The MBA's Mortgage Credit Availability Index draws on data from the AllRegs Market Clarity product. A decline in the MCAI indicates that lending standards are tightening, while increases in the index are indicative of a loosening of credit, the MBA said.
According to the Association, the Index slid 0.7% to 111.5 in August, the first time it moved down after four consecutive months of increases. The MBA set the MCAI to 100 in March 2012 and reported, by way of comparison, that if had been in existence in 2007 it would have had a value of around 800.
The MBA attributed the drop to less availability of some interest only mortgages as well as lower availability of housing finance loans with terms of more than 30 years. In addition, shifting borrower eligibility requirements on jumbo loans helped lower the MCAI, the association said.
“The slight decline in the MCAI in August reflected a reduction in the availability of certain loan features, particularly interest-only and terms exceeding 30 years,” said Mike Fratantoni, MBA’s vice president of research and economics.

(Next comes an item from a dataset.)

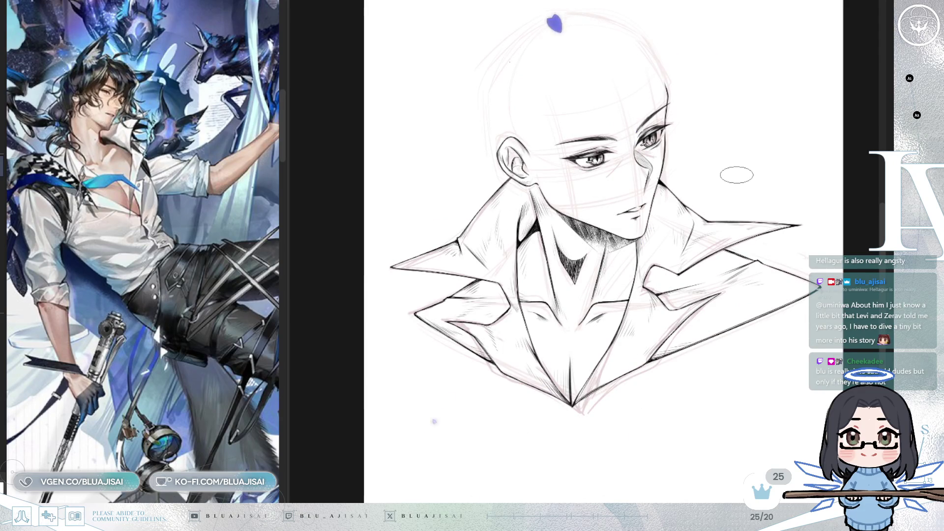
pyautogui.press('h')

“As these loan features are outside of the qualified mortgage (QM) definition, these changes may reflect the beginning of QM implementation, and the fact that Fannie Mae and Freddie Mac are limited to acquiring loans that meet the QM definition,” Fratantoni said.
The MBA said that several factors related to borrower eligibility for housing finance loans go into calculating the MCAI, including credit score, loan type, loan-to-value ratio among others.